Sunday, 4 November 2018

The Mind of Mr. J. G. Reeder


The Mind of Mr. J. G. Reeder is one of the finest TV Detective series evar. Dating from 1969-71, two seasons were made, one either side of Hugh Burden's memorable appearance as Channing in Spearhead from Space. Burden plays the title character, a mild-mannered, seemingly absent-minded civil servant, who is of course far sharper than he appears. Possessing a "criminal mind" (as is pointed out by or to him in most episodes), Reeder can out-think even the smartest and most dangerous criminals to be found in 1920s London.


Being made in the 1970s and set in the 1920s means there are several episodes that... how can I put it... wouldn't get made that way today, if at all. This includes one instance of Indian characters not played by Indians, and two with 'Yellow Peril' Chinese - the latter including a stage magician character with a 'vanishing lady' trick that could easily have been an inspiration for Li H'sen Chang, and David "Monkey" Collings in yellowface - although, unlike with John Bennett, it is only his character who dons yellowface within the story. The same can not be said for other characters, including the aforementioned stage magician.


Aside from Mr. Reeder, the other main character is his boss Sir Jason Toovey, Director of Public Prosecutions, played by Willoughby Goddard. He is a wonderful comic foil to Burden's Reeder and lights up every scene he appears in, and conveys that Sir Jason is not quite the 'buffoon with a clever underling' that a superficial reading of the character might indicate, and for all that his alternating between blustering at Reeder and sucking up to the aristocracy (his two main character traits) make him seem like a character out of a P. G. Wodehouse story.

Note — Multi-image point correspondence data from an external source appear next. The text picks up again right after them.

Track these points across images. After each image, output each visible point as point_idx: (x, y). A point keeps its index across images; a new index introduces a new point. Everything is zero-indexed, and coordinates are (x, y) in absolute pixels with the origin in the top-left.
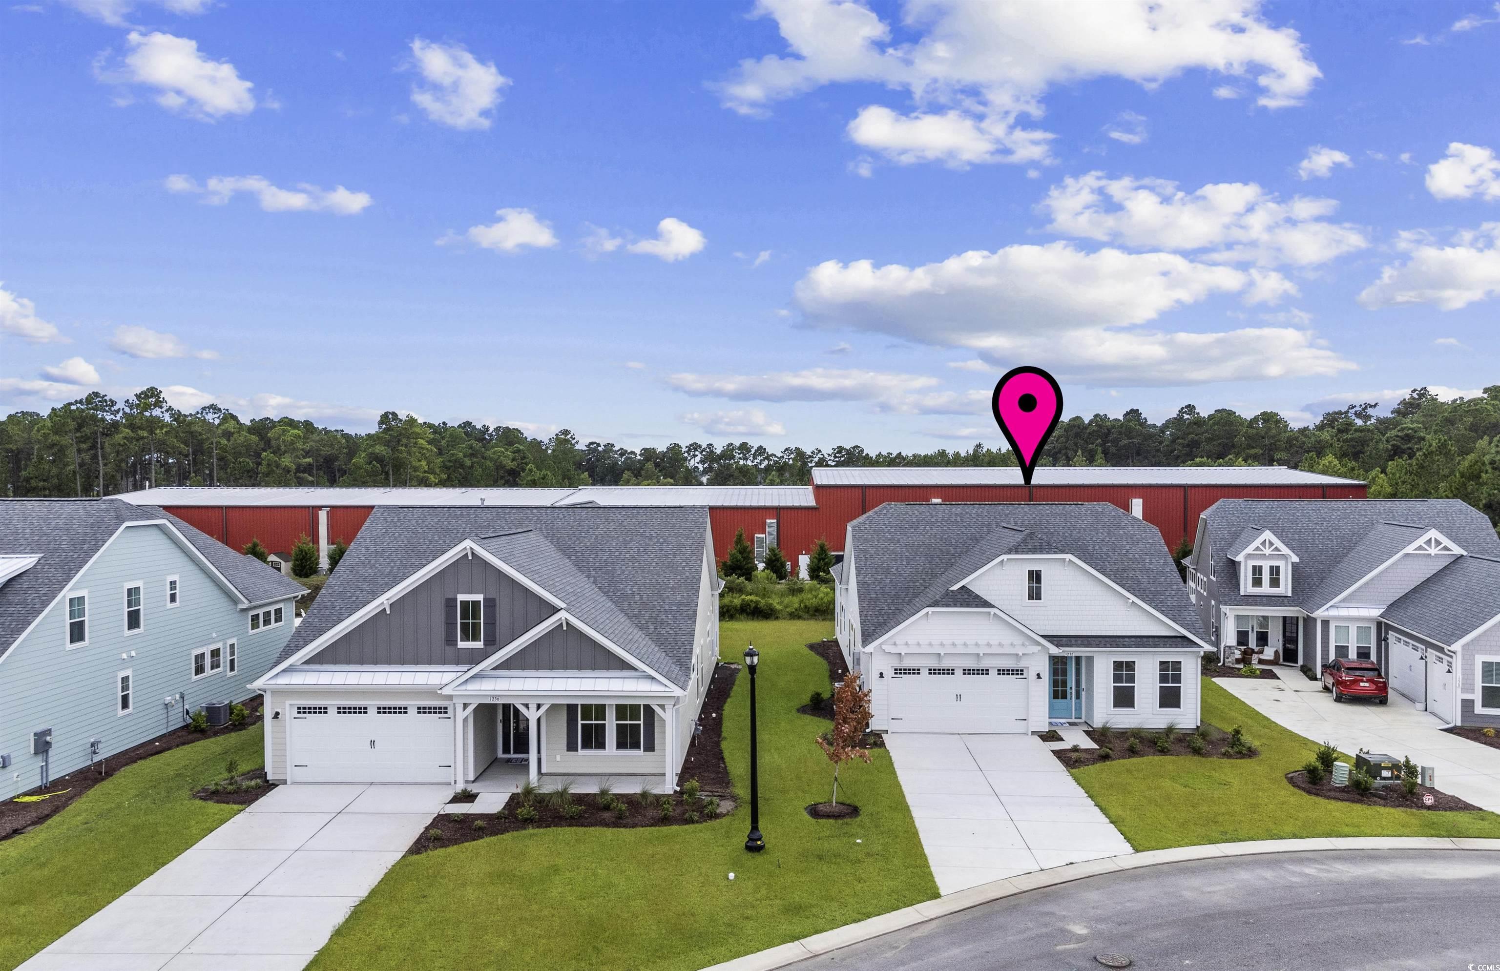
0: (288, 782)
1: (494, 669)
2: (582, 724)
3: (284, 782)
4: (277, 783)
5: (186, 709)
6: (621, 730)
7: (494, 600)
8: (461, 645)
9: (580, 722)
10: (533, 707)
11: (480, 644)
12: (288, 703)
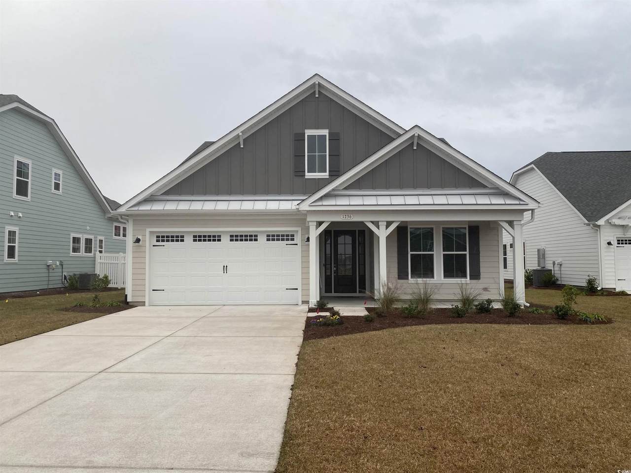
0: (147, 304)
1: (346, 189)
2: (411, 255)
3: (143, 304)
4: (135, 304)
5: (65, 276)
6: (447, 259)
7: (338, 134)
8: (308, 175)
9: (410, 253)
10: (383, 225)
11: (325, 175)
12: (148, 230)
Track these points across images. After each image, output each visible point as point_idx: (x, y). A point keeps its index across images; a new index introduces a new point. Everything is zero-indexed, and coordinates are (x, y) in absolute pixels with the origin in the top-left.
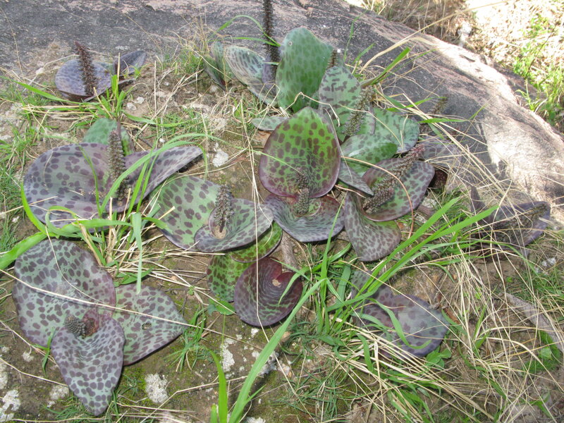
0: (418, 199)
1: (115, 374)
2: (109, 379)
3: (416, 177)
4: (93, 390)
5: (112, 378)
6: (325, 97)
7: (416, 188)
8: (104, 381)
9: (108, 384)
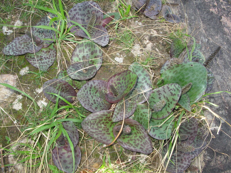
0: (129, 149)
1: (18, 54)
2: (16, 52)
3: (141, 145)
4: (11, 49)
5: (17, 53)
6: (164, 89)
7: (135, 146)
8: (15, 51)
9: (14, 53)
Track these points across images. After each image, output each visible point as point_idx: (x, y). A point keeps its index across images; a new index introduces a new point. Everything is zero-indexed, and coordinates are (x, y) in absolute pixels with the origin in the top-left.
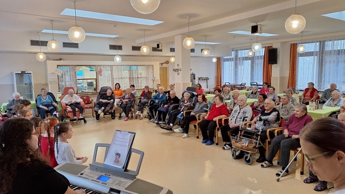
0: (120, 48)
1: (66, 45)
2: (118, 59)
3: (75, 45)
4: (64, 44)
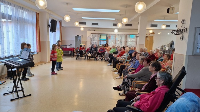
1: (93, 24)
2: (116, 31)
3: (97, 24)
4: (92, 23)
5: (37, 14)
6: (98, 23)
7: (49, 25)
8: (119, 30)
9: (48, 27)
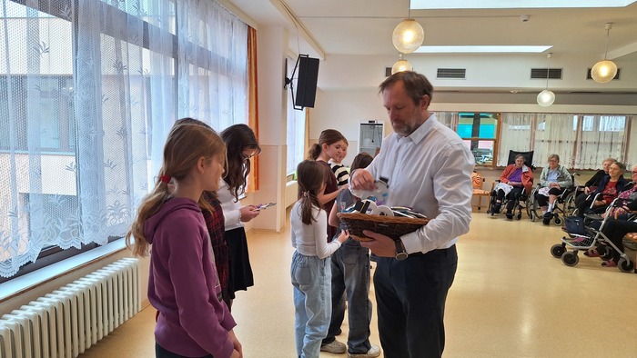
0: (556, 74)
1: (442, 73)
2: (546, 98)
3: (460, 73)
4: (439, 70)
5: (251, 34)
6: (464, 71)
7: (287, 81)
8: (561, 96)
9: (285, 87)
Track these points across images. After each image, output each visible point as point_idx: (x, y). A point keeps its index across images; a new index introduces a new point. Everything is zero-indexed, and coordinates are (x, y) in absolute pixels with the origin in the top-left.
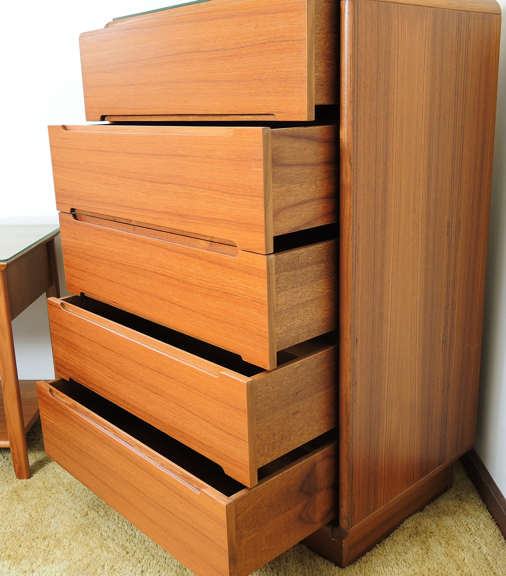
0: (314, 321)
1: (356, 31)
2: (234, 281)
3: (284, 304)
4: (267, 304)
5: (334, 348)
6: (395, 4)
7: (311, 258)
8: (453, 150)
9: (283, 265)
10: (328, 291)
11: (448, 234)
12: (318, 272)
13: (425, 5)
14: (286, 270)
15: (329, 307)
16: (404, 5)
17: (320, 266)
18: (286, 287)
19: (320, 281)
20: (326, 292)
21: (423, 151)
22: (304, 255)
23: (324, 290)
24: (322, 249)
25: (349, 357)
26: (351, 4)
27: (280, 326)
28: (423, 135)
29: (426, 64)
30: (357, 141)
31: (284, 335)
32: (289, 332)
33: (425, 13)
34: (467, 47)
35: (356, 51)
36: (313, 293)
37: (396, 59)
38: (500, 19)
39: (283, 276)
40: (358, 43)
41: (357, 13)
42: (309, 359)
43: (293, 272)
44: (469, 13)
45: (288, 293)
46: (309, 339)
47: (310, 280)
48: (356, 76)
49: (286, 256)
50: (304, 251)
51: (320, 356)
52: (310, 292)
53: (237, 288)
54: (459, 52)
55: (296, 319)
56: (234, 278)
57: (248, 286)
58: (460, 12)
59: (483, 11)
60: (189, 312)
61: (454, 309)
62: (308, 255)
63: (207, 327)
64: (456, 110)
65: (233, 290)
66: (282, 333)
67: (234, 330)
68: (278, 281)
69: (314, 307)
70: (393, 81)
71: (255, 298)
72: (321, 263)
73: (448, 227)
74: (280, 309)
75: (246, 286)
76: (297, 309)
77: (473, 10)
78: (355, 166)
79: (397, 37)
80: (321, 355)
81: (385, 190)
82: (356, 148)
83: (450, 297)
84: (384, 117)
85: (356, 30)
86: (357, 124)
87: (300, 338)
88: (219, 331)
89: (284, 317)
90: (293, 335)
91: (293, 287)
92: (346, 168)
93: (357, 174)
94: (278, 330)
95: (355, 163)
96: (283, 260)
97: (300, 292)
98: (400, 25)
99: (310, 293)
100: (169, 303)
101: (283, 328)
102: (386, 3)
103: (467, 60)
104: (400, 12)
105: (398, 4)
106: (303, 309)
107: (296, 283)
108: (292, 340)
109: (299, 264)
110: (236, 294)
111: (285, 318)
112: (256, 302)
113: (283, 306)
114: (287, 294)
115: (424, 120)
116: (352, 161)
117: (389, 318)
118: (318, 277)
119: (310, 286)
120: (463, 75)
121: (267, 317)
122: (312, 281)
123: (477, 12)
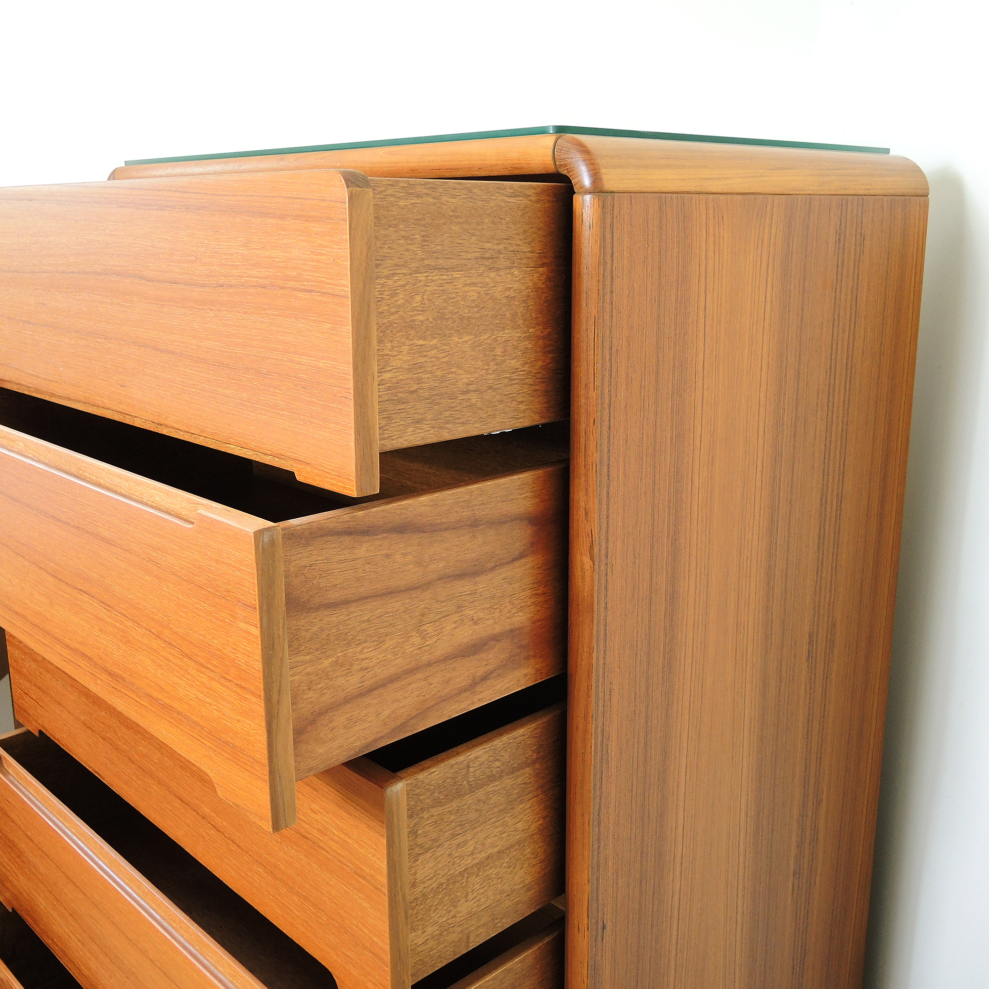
0: (505, 895)
1: (609, 265)
2: (318, 817)
3: (431, 878)
4: (386, 891)
5: (552, 940)
6: (701, 196)
7: (498, 764)
8: (823, 485)
9: (428, 794)
10: (541, 822)
11: (809, 657)
12: (515, 789)
13: (768, 190)
14: (438, 803)
15: (543, 857)
16: (721, 197)
17: (518, 777)
18: (435, 840)
19: (521, 806)
20: (534, 827)
21: (758, 499)
22: (482, 760)
23: (530, 823)
24: (526, 737)
25: (586, 965)
26: (596, 205)
27: (420, 928)
28: (759, 467)
29: (767, 315)
30: (608, 505)
31: (431, 943)
32: (445, 933)
33: (769, 208)
34: (856, 270)
35: (608, 310)
36: (504, 835)
37: (701, 313)
38: (926, 206)
39: (428, 819)
40: (612, 292)
41: (612, 225)
42: (493, 979)
43: (454, 805)
44: (863, 199)
45: (443, 851)
46: (494, 935)
47: (496, 810)
48: (608, 364)
49: (437, 773)
50: (481, 752)
51: (520, 965)
52: (495, 836)
53: (326, 835)
54: (839, 283)
55: (463, 901)
56: (320, 812)
57: (347, 839)
58: (843, 199)
59: (892, 192)
60: (233, 847)
61: (819, 802)
62: (491, 759)
63: (268, 892)
64: (831, 403)
65: (315, 833)
66: (427, 940)
67: (320, 920)
68: (416, 832)
69: (504, 865)
70: (694, 362)
71: (362, 869)
72: (524, 769)
73: (810, 642)
74: (421, 891)
75: (342, 836)
76: (464, 880)
77: (871, 192)
78: (603, 559)
79: (703, 267)
80: (521, 962)
81: (673, 597)
82: (604, 520)
83: (812, 780)
84: (671, 443)
85: (609, 262)
86: (609, 468)
87: (471, 940)
88: (292, 911)
89: (432, 906)
90: (454, 937)
91: (454, 836)
92: (582, 565)
93: (606, 575)
94: (415, 939)
95: (603, 552)
96: (429, 784)
97: (471, 843)
98: (711, 240)
99: (496, 838)
100: (195, 814)
101: (429, 930)
102: (679, 195)
103: (857, 297)
104: (711, 211)
105: (707, 196)
106: (477, 876)
107: (461, 825)
108: (452, 949)
109: (468, 782)
110: (322, 845)
111: (434, 908)
112: (364, 878)
113: (430, 882)
114: (439, 854)
115: (761, 434)
116: (596, 550)
117: (678, 860)
118: (515, 800)
119: (497, 824)
120: (847, 328)
121: (386, 919)
122: (501, 811)
123: (879, 195)
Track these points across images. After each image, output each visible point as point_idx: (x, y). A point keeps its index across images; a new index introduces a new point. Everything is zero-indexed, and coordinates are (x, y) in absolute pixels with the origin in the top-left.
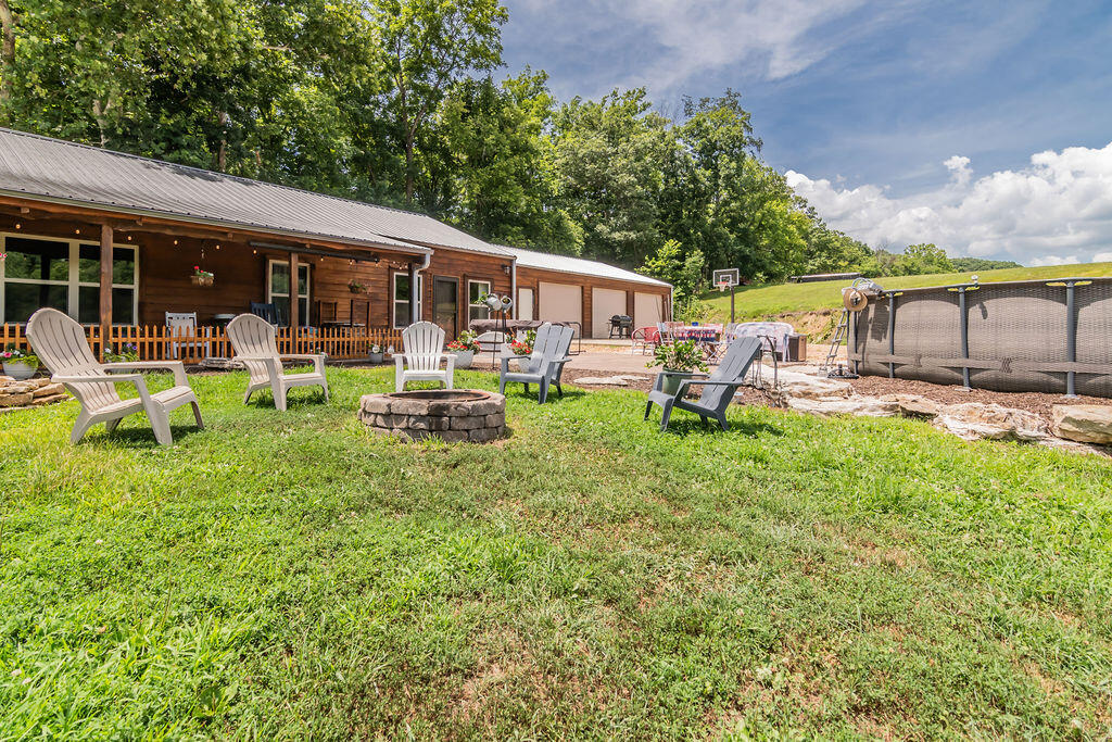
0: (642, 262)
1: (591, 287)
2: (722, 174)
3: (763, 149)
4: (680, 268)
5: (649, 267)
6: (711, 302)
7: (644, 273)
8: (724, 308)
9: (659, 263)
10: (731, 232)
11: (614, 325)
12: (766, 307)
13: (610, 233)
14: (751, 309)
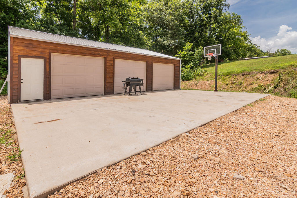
0: (176, 53)
1: (114, 59)
2: (213, 16)
3: (230, 7)
4: (193, 55)
5: (179, 55)
6: (206, 69)
7: (177, 57)
8: (212, 72)
9: (183, 53)
10: (216, 40)
11: (127, 85)
12: (232, 70)
13: (163, 42)
14: (225, 71)
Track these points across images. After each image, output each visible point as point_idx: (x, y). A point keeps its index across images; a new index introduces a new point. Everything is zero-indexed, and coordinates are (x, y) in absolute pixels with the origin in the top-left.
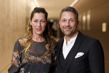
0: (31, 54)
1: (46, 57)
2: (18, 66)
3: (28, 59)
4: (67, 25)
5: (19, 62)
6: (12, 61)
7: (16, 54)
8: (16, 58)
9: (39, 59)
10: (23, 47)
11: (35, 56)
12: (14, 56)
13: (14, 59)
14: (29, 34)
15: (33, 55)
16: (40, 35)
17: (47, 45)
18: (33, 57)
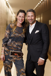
0: (16, 32)
1: (23, 34)
2: (8, 38)
3: (14, 35)
4: (30, 19)
5: (9, 36)
6: (5, 35)
7: (8, 32)
8: (8, 34)
9: (20, 35)
10: (12, 28)
11: (18, 34)
12: (7, 33)
13: (6, 34)
14: (15, 22)
15: (17, 33)
16: (21, 24)
17: (24, 29)
18: (17, 34)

Other recurring characters of note are Reeder's Scottish housekeeper Mrs. Houchin (Mona Bruce), whose attempts to feed Reeder with disgusting-sounding meaty meals force him to constantly have to improvise reasons for not eating them, and Miss Bellman (Virginia Stride in season one, then the sadly not as good Gillian Lewis in season two), Reeder's hopeless love interest - hopeless in the sense that it is made obvious to the viewers that each is equally in love with the other, but they are too uptight and restrained by the etiquette of their class and time to act upon it.

The plots are inventive, with little sign of the format becoming stale by the end of the run. There was only one really bad episode, in which John "Bilbo Baggins" Le Mesurier was wasted as a guest star with an implausible death trap in his house, randomly, and which Reeder and Miss Bellman only escape from through chance, not from Reeder's intelligence. At the other extreme, the best episode of the series, titled Sheer Melodrama, sees Reeder tell Miss Bellman that he prefers melodramatic plays to so-called 'realism' at the theatre due to the melodrama plots being more realistic - which is then borne out by the sequence of decidedly unlikely and melodramatic events that then befalls them both.

Out of 16 episodes, only two exist in colour (both from the second season, so I don't know if the first season was originally made in colour or not), and I guess we are lucky that they exist at all.